Supplied data START
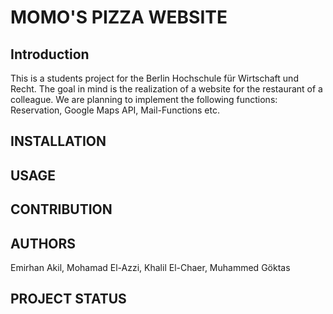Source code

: # MOMO'S PIZZA WEBSITE

## Introduction
This is a students project for the Berlin Hochschule für Wirtschaft und Recht. The goal in mind is the realization of a website for the restaurant of a colleague. We are planning to implement the following functions: Reservation, Google Maps API, Mail-Functions etc.

## INSTALLATION

## USAGE

## CONTRIBUTION

## AUTHORS

Emirhan Akil, Mohamad El-Azzi, Khalil El-Chaer, Muhammed Göktas​

## PROJECT STATUS



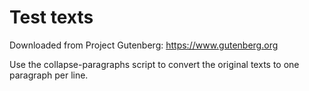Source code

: # Test texts

Downloaded from Project Gutenberg: https://www.gutenberg.org

Use the collapse-paragraphs script to convert the original texts to one
paragraph per line.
Supplied data END
## Task objective
Rewrite the items with "restaurant" changed to "pizzeria" and everything else left as it is, and don't include the pictures.

## Exercise result
Source code

: # MOMO'S PIZZA WEBSITE

## Introduction
This is a students project for the Berlin Hochschule für Wirtschaft und Recht. The goal in mind is the realization of a website for the pizzeria of a colleague. We are planning to implement the following functions: Reservation, Google Maps API, Mail-Functions etc.

## INSTALLATION

## USAGE

## CONTRIBUTION

## AUTHORS

Emirhan Akil, Mohamad El-Azzi, Khalil El-Chaer, Muhammed Göktas​

## PROJECT STATUS



Source code

: # Test texts

Downloaded from Project Gutenberg: https://www.gutenberg.org

Use the collapse-paragraphs script to convert the original texts to one
paragraph per line.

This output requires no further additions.